Hi everyone,
Looking to connect a CO2 detector (Meawow MHO-H411) with home assistant. It is a Bluetooth device.
I guess the way to do it is to be able to retrieve the Bluetooth encryption key, but none of the usual approaches worked.
Any suggestions? Did anyone managed to connect such device to HA?
Thank you!
Did you connect it? I try now, but i don’t know how
Hi! Still not able to connect…
Anyone had any luck since?
My 2 cents here:
Well, I guess I was not the only one I purchased this thing on Aliexpress a couple of years ago; and now wanted to add it to HA nowadays… of course without luck! 
I don’t think this thing is quite similar to the typical Xiaomi Mija ones (or maybe pretty similar somehow, but starting with the fact is not recognizable at Mi Home is not a good start… ), and it seems no HA integration for … Meawow? (Sounds like a …cat? 
anyways… ) sounds very unlikely to exists for now (for some reason some meawow stuff works in MiHome and have PVVX support mmphmm)… so I guess we are on uncharted waters here.
Just warn you people: I’m super noob here, just took this for learning some BT stuff… hope the info here will be useful somehow…
Took a little look with nRF connect and found several interesting characteristics that allows me to read temperature, humidity and CO2 levels (only when CO2 reading is enabled).
Service
ebe0ccb0-7a0a-4b0c-8a1a-6ff2997da3a6
Characteristic
ebe0ccc1-7a0a-4b0c-8a1a-6ff2997da3a6
That gives us a 7 byte data, little endian (surprise! No encryption!).
00 Temperature - uint16 (2 bytes), multipied by 100.
02 Humidity - uint8 (1 byte)
03 Unknown - uint16 (2 bytes), (battery perhaps? ... or hour?)
05 CO2 - uint16 (2 bytes), [0xFF 0xFF] if CO2 reading disabled
Some example data:
c2 06 3c 71 0f c7 01
'temp': 1730, 'humidity': 60, 'unknown': 3953, 'co2': 455
Made a proof of concept with python + bleak (kudos to ChatGPT) and it actually do the readings, so nice to hear.
import asyncio
from bleak import BleakClient
ADDRESS = "A4:C1:38:B7:12:BA" # That's my MHO-H411 MAC
CHAR_UUID = "ebe0ccc1-7a0a-4b0c-8a1a-6ff2997da3a6"
def decode_payload(b: bytes):
if len(b) < 7:
return None
temp_raw = int.from_bytes(b[0:2], "little", signed=True)
temp_c = temp_raw / 100.0
humidity = b[2]
unknown = int.from_bytes(b[3:5], "little", signed=False)

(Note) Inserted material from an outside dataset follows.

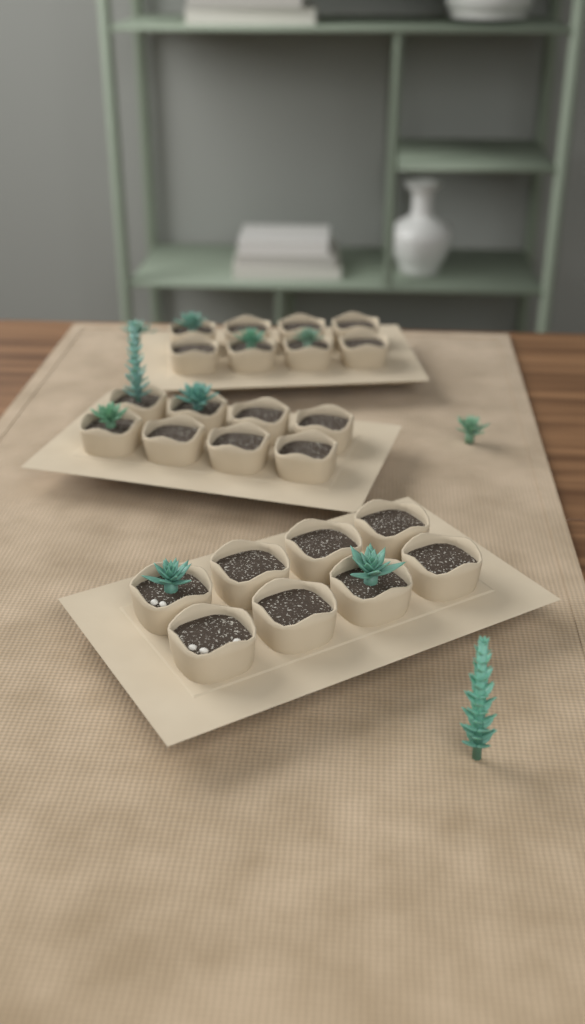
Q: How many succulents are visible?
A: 11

co2_ppm = int.from_bytes(b[5:7], "little", signed=False)
return {
"temperature_c": temp_c,
"humidity_pct": humidity,
"co2_ppm": co2_ppm,
"unknown": unknown,
"raw_hex": b.hex(" "),
}
def handle_notify(_, data: bytearray):
print("Raw data:", data.hex(" "))
out = decode_payload(data)
print(out)
async def main():
async with BleakClient(ADDRESS) as client:
print("Connected:", client.is_connected)
await client.start_notify(CHAR_UUID, handle_notify)
await asyncio.sleep(60) # keep listening for 1 minute
asyncio.run(main())
Of course, it misses some stuff… Like put this thing on CO2 reading mode (otherwise you need to put the button each time you want CO2 readings). Tried to seek some other characteristics for that but got out of luck. Found some other unrelated stuff btw.
Service
ebe0ccb0-7a0a-4b0c-8a1a-6ff2997da3a6
Characteristic
ebe0ccb7-7a0a-4b0c-8a1a-6ff2997da3a6 - set this value to set the hour in seconds. Put something out of range and hour will be cleared (?)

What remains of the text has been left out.